Laignelet est une commune française située dans le département d'Ille-et-Vilaine, en région Bretagne, peuplée de 1 031 habitants[Note 1].

Géographie[modifier | modifier le code]

Laignelet est une commune du pays de Fougères. Son centre-bourg est situé à 4 km du centre de Fougères (ville de 20 000 habitants).

Après une période de croissance démographique, la commune connaît depuis dix ans un renouveau avec environ 1 000 habitants. Sa superficie est de 1 484 hectares dont 600 hectares de forêt domaniale.
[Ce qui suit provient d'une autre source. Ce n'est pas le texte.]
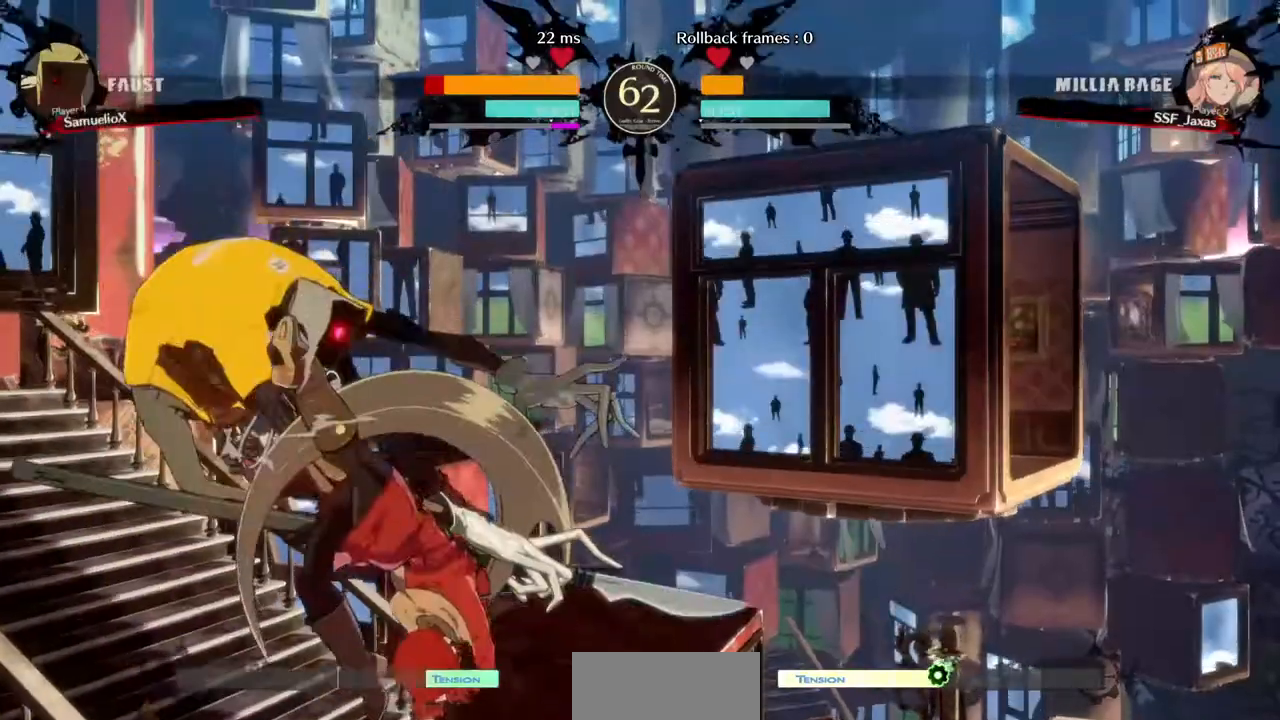
{"dt_ms": 1000, "buttons": ["DPAD_DOWN", "DPAD_RIGHT"]}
Son territoire vallonné et bocager, offre un cadre de vie agréable.

Après la réalisation d'un espace culturel, de commerces de proximité (boulangerie épicerie, salon de coiffure), la municipalité a obtenu la création d'une école publique en 2006. La construction de cet établissement scolaire permet d'accueillir plus de 100 enfants. De plus, en association avec les communes de Landéan et de Le Loroux, un accueil de loisirs à taille humaine a ouvert ces portes en 2009 pour l'ensemble des enfants de ces trois communes.

Aujourd'hui, un établissement pour personnes âgées, la résidence Sainte-Anne, a ouvert en septembre 2011[2].

Toponymie[modifier | modifier le code]

Histoire[modifier | modifier le code]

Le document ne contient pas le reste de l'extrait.